Here is a weird quirk that most people don't realize.

If you are born in Puerto Rico, Guam, the US Virgin Islands, or the Northern Mariana Islands, you are a US citizen at birth because of laws passed by Congress. But if you are born in American Samoa? You are a "US National," not a citizen.

People born in American Samoa have US passports and can live and work in the 50 states freely, but they can't vote in federal elections or hold certain government jobs unless they go through a naturalization process. This has been challenged in court multiple times, most recently in Fitisemanu v. United States. Interestingly, many local Samoan leaders actually fought against birthright citizenship because they worried it would interfere with traditional land ownership laws (Fa'a Samoa).

It shows that birthright citizenship in the US isn't just a dry legal rule; it’s something that interacts with culture and local autonomy in ways we don't always expect.

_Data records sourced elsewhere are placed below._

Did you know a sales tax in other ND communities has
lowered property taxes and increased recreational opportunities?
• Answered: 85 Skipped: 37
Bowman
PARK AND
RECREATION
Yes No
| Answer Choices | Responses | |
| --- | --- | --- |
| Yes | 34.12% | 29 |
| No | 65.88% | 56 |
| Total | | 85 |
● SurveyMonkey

What This Means for the Future

The debate isn't going away. As long as immigration remains a top-tier political issue, the 14th Amendment will be a target.

However, the "soil" principle is one of the few things that keeps the US system functioning without a permanent underclass of non-citizens. In many European countries, you can have families living in a country for three generations and still not be considered citizens of that nation. The US system, for all its flaws, forces integration by ensuring the next generation starts on equal legal footing.

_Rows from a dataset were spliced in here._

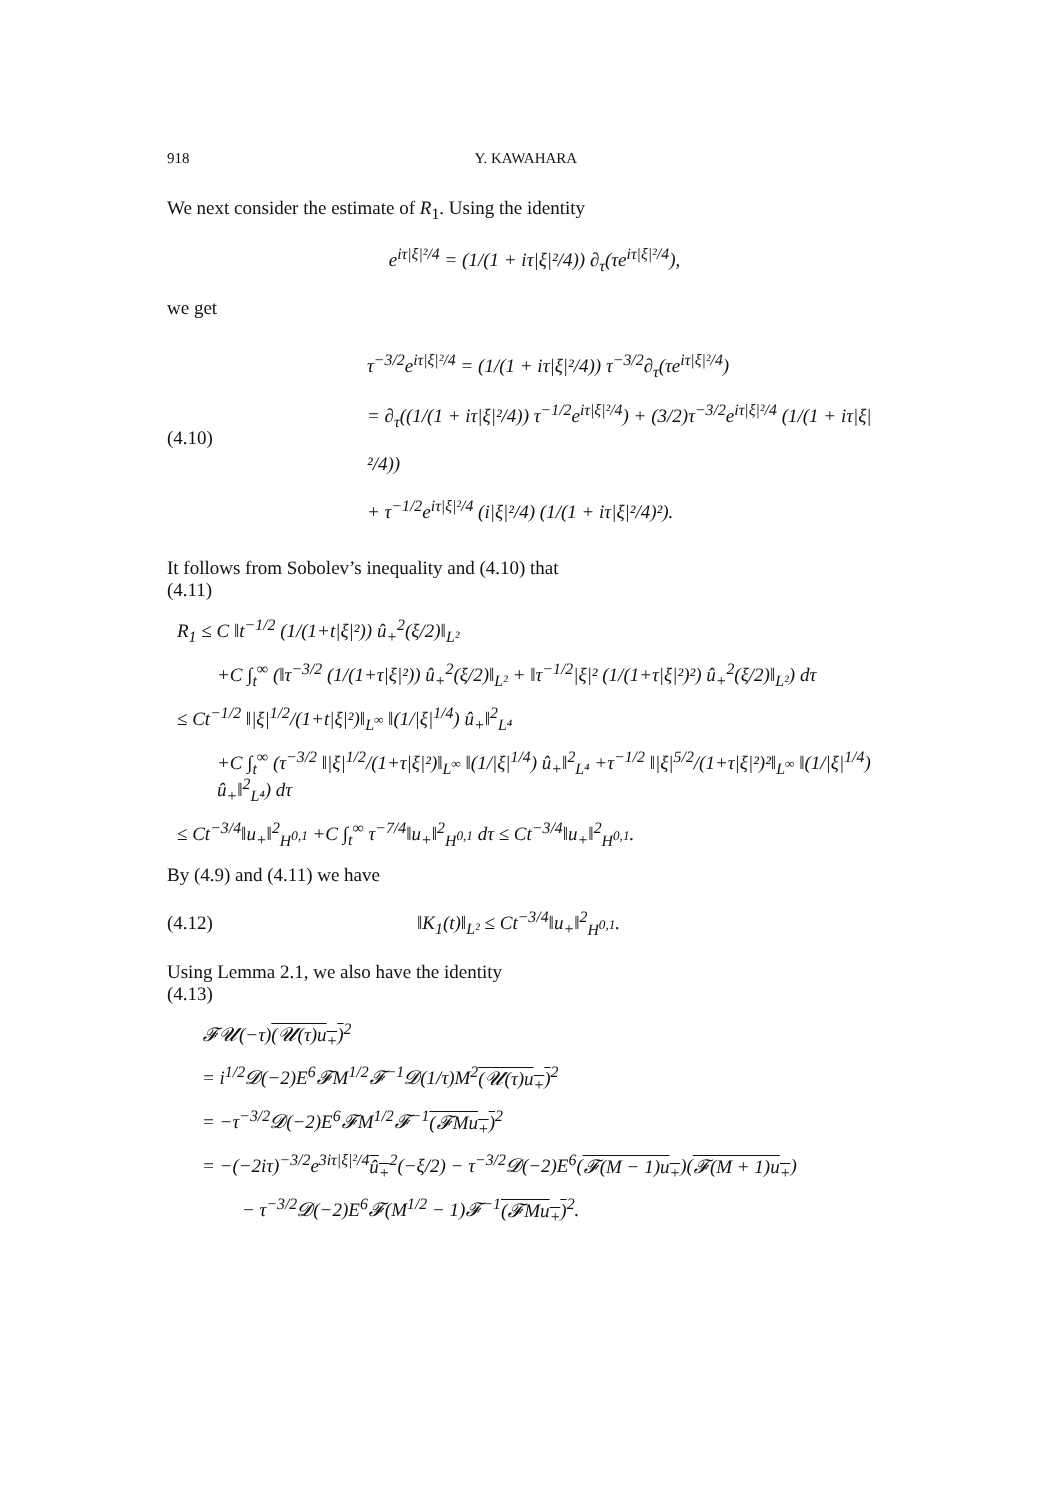918 Y. KAWAHARA
We next consider the estimate of R<sub>1</sub>. Using the identity
e<sup>iτ|ξ|²/4</sup> = (1/(1 + iτ|ξ|²/4)) ∂<sub>τ</sub>(τe<sup>iτ|ξ|²/4</sup>),
we get
(4.10) τ<sup>−3/2</sup>e<sup>iτ|ξ|²/4</sup> = (1/(1 + iτ|ξ|²/4)) τ<sup>−3/2</sup>∂<sub>τ</sub>(τe<sup>iτ|ξ|²/4</sup>)
= ∂<sub>τ</sub>((1/(1 + iτ|ξ|²/4)) τ<sup>−1/2</sup>e<sup>iτ|ξ|²/4</sup>) + (3/2)τ<sup>−3/2</sup>e<sup>iτ|ξ|²/4</sup> (1/(1 + iτ|ξ|²/4))
+ τ<sup>−1/2</sup>e<sup>iτ|ξ|²/4</sup> (i|ξ|²/4) (1/(1 + iτ|ξ|²/4)²).
It follows from Sobolev’s inequality and (4.10) that
(4.11)
R<sub>1</sub> ≤ C ‖t<sup>−1/2</sup> (1/(1+t|ξ|²)) û<sub>+</sub><sup>2</sup>(ξ/2)‖<sub>L²</sub>
+C ∫<sub>t</sub><sup>∞</sup> (‖τ<sup>−3/2</sup> (1/(1+τ|ξ|²)) û<sub>+</sub><sup>2</sup>(ξ/2)‖<sub>L²</sub> + ‖τ<sup>−1/2</sup>|ξ|² (1/(1+τ|ξ|²)²) û<sub>+</sub><sup>2</sup>(ξ/2)‖<sub>L²</sub>) dτ
≤ Ct<sup>−1/2</sup> ‖|ξ|<sup>1/2</sup>/(1+t|ξ|²)‖<sub>L<sup>∞</sup></sub> ‖(1/|ξ|<sup>1/4</sup>) û<sub>+</sub>‖<sup>2</sup><sub>L⁴</sub>
+C ∫<sub>t</sub><sup>∞</sup> (τ<sup>−3/2</sup> ‖|ξ|<sup>1/2</sup>/(1+τ|ξ|²)‖<sub>L<sup>∞</sup></sub> ‖(1/|ξ|<sup>1/4</sup>) û<sub>+</sub>‖<sup>2</sup><sub>L⁴</sub> +τ<sup>−1/2</sup> ‖|ξ|<sup>5/2</sup>/(1+τ|ξ|²)²‖<sub>L<sup>∞</sup></sub> ‖(1/|ξ|<sup>1/4</sup>) û<sub>+</sub>‖<sup>2</sup><sub>L⁴</sub>) dτ
≤ Ct<sup>−3/4</sup>‖u<sub>+</sub>‖<sup>2</sup><sub>H<sup>0,1</sup></sub> +C ∫<sub>t</sub><sup>∞</sup> τ<sup>−7/4</sup>‖u<sub>+</sub>‖<sup>2</sup><sub>H<sup>0,1</sup></sub> dτ ≤ Ct<sup>−3/4</sup>‖u<sub>+</sub>‖<sup>2</sup><sub>H<sup>0,1</sup></sub>.
By (4.9) and (4.11) we have
(4.12) ‖K<sub>1</sub>(t)‖<sub>L²</sub> ≤ Ct<sup>−3/4</sup>‖u<sub>+</sub>‖<sup>2</sup><sub>H<sup>0,1</sup></sub>.
Using Lemma 2.1, we also have the identity
(4.13)
𝓕𝓤(−τ)(𝓤(τ)u<sub>+</sub>)<sup>2</sup>
= i<sup>1/2</sup>𝓓(−2)E<sup>6</sup>𝓕M<sup>1/2</sup>𝓕<sup>−1</sup>𝓓(1/τ)M<sup>2</sup>(𝓤(τ)u<sub>+</sub>)<sup>2</sup>
= −τ<sup>−3/2</sup>𝓓(−2)E<sup>6</sup>𝓕M<sup>1/2</sup>𝓕<sup>−1</sup>(𝓕Mu<sub>+</sub>)<sup>2</sup>
= −(−2iτ)<sup>−3/2</sup>e<sup>3iτ|ξ|²/4</sup>û<sub>+</sub><sup>2</sup>(−ξ/2) − τ<sup>−3/2</sup>𝓓(−2)E<sup>6</sup>(𝓕(M − 1)u<sub>+</sub>)(𝓕(M + 1)u<sub>+</sub>)
− τ<sup>−3/2</sup>𝓓(−2)E<sup>6</sup>𝓕(M<sup>1/2</sup> − 1)𝓕<sup>−1</sup>(𝓕Mu<sub>+</sub>)<sup>2</sup>.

If you are looking at how this affects you or someone you know, keep these things in mind:

  • Birth certificates are the primary evidence. A standard state-issued birth certificate is usually all that's needed to prove citizenship for a passport or job.
  • Parents' status is irrelevant. For the purpose of the child's citizenship, the legality of the parents' entry into the US does not change the 14th Amendment's application.
  • Double-check the exceptions. Remember, children of foreign diplomats on official business are one of the few groups born on US soil who do not automatically get citizenship.
  • Keep an eye on the courts. While an executive order likely can't end birthright citizenship, a future Supreme Court could theoretically re-interpret those "28 words," though it would mean overturning over a century of precedent.

Actionable Next Steps

If you are navigating the complexities of citizenship or helping someone else do so, don't rely on political rhetoric.

  1. Secure the Long-Form Birth Certificate: If there is any question about birthright status, ensure you have the "long-form" version from the state’s vital records office. This contains the necessary details that sometimes the "short-form" abstracts lack.
  2. Apply for a US Passport Early: A passport is the ultimate "proof" of citizenship. Obtaining one for a child early on creates a federal record that is much harder to dispute later than a simple hospital record.
  3. Consult a Member of the American Immigration Lawyers Association (AILA): If there are unique circumstances—like being born to a diplomat or in a specific territory—only a specialized attorney can navigate the USCIS Policy Manual.
  4. Stay Informed on Legislative Shifts: Follow non-partisan sources like the American Immigration Council to see if any new "clarification" acts are being introduced in Congress that might affect how citizenship is documented.

Understanding birthright citizenship in the US is about more than just knowing a law. It's about knowing the fundamental promise of the American legal system: that where you start doesn't define who you are. The soil you're born on gives you a seat at the table, regardless of where your parents came from or how they got here.